White grubs are the larva stages of several beetles. In Richmond, they’re usually the larvae of Japanese beetles and masked chafers. Virginia Tech entomology professor Dr. Tom Kuhar says this pest tops his list when it comes to yard damage. “White grubs are the No. 1 lawn pest in Virginia,” Dr. Kuhar said.
Japanese beetles are about a half-inch long and easy to recognize because of their copper-colored bodies and green thoraxes and heads. As adults, they’ll feed on leaves, flowers, and fruit trees. As grubs, they’ll destroy your lawn. “The grubs feed on grass roots and can kill large patches,” Dr. Kuhar said. “You’ll see their damage in late summer and early fall when the grubs are in their mature stage.”
As adults, the masked chafers are a little larger beetle and dull brown in color. The adults don’t inflict the damage the Japanese beetles do, but the larvae are equally ravenous turf-killers.
Kuhar said the grubs can bring about another form of damage to lawns. “They attract skunks and moles that dig up turf looking for them. That can be an aesthetic problem.” He also points out drought-stressed lawns are more vulnerable to grub infestation. “A healthy lawn can tolerate some grubs,” Dr. Kuhar said.
You can find commercial chemical insecticides that will control grubs, but a more eco-friendly method is to introduce nematodes, which are microscopic worms that feed on the bigger pests. Nematodes, available online and in stores, are safe for plants and animals.
Brown Marmorated Stink Bugs
A worrisome pest emerging across Virginia is the brown marmorated stink bug. It’s an Asian import that does serious damage to fruits, vegetables, and nut crops. The squarish bugs are a little over a half-inch long and usually brown, but colors may vary from black to red. It gets its name from the pungent odor it emits to shoo away predators.
Most insecticides are ineffective against this pest, but Dr. Kuhar says a parasitic wasp apparently followed the stink bug from Asia and feasts on its eggs. Tests are now underway to see if the intentional release of Samurai wasp can help control the growing infestation.
Another recent arrival to Virginia causing concern is the spotted lanternfly. It’s in the class of bugs called leafhoppers and is infamous for sucking the sap out of trees, vines, and ornamental plants. This insect is about an inch long and is deceptively pretty with red wings that give it a unique glow — thus the name. You can also spot them by a honeydew they excrete from the sap they extract.

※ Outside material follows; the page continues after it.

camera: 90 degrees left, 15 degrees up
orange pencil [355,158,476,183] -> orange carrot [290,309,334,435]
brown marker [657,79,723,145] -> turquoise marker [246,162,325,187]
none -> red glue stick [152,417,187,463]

The lanternfly wasn’t spotted in the U.S. until 2014 but has since migrated from Pennsylvania into Virginia. Because they’re so new, researchers are still studying the best methods of control. They’re testing whether the release of predatory wasps can stem the spread. Meanwhile, you can scrape their eggs from your trees and kill them in baggies of alcohol. Insecticidal soaps, Essential oils neem oil, and pyrethrins also show some effectiveness. The use of chemical insecticides should be left to experienced exterminators.
Emerald Ash Borers
This Asian native beetle only bothers ash trees, but it’s completely devastating to them. The U.S. Department of Agriculture has placed Virginia and much of the Northern United States under a tree quarantine as a result. The adult beetle is tiny — only about a half-inch long — and is recognizable by its bright green color.

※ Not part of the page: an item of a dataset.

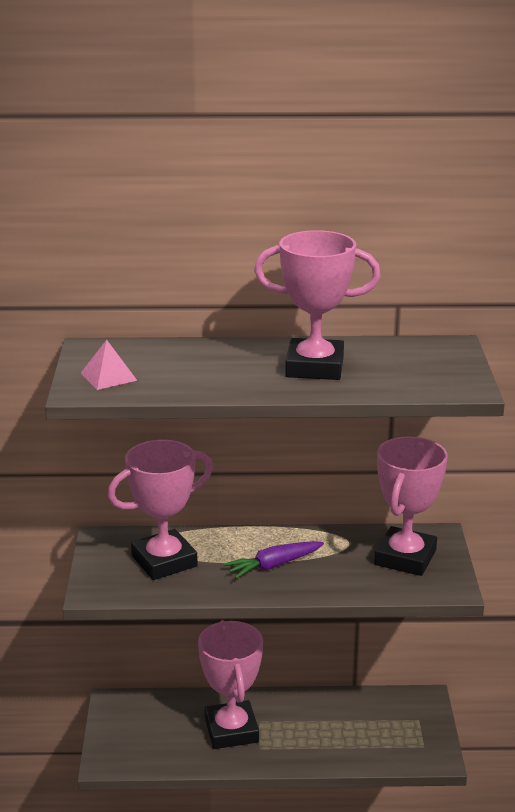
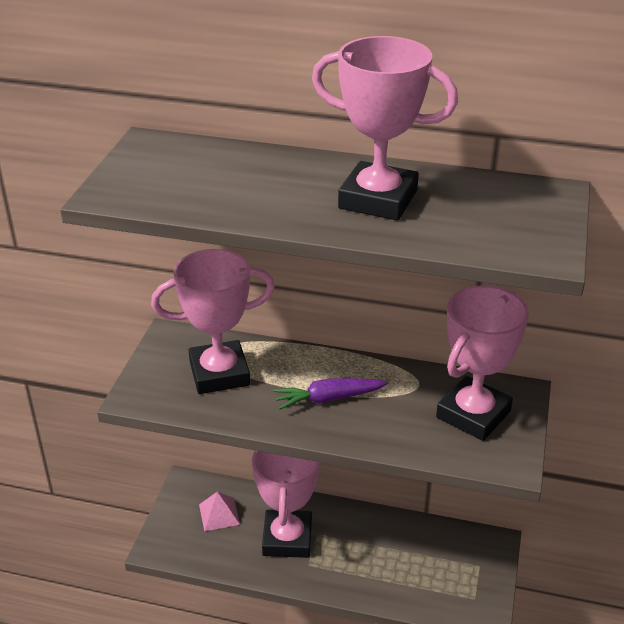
camera: 15 degrees right, 10 degrees up
pink pyramid [81,340,137,390] -> pink pyramid moved to [199,491,240,531]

Once borers tunnel into an ash tree, they cut circles around the branches and trunk, which cause it to die. Because they live beneath the bark, these bugs are hard to spot. An abundance of woodpeckers on your ash may signal the presence of borers.
Once a tree is infected, there’s no hope of saving it. It must be removed to avoid the spread of the infestation to other trees. Dr. Kuhar says you can prevent the problem by drenching the soil at the base of the tree with insecticide. But you must do this in May or early June before the tree becomes a victim.
Tom Kuhar is a Professor and Integrated Pest Management Specialist in the Department of Entomology at Virginia Tech. Dr. Kuhar’s research focuses on the integrated pest management of insect pests of vegetable crops and turfgrass. He has published over 120 peer-reviewed papers and six book chapters on insect pest management in agricultural crops.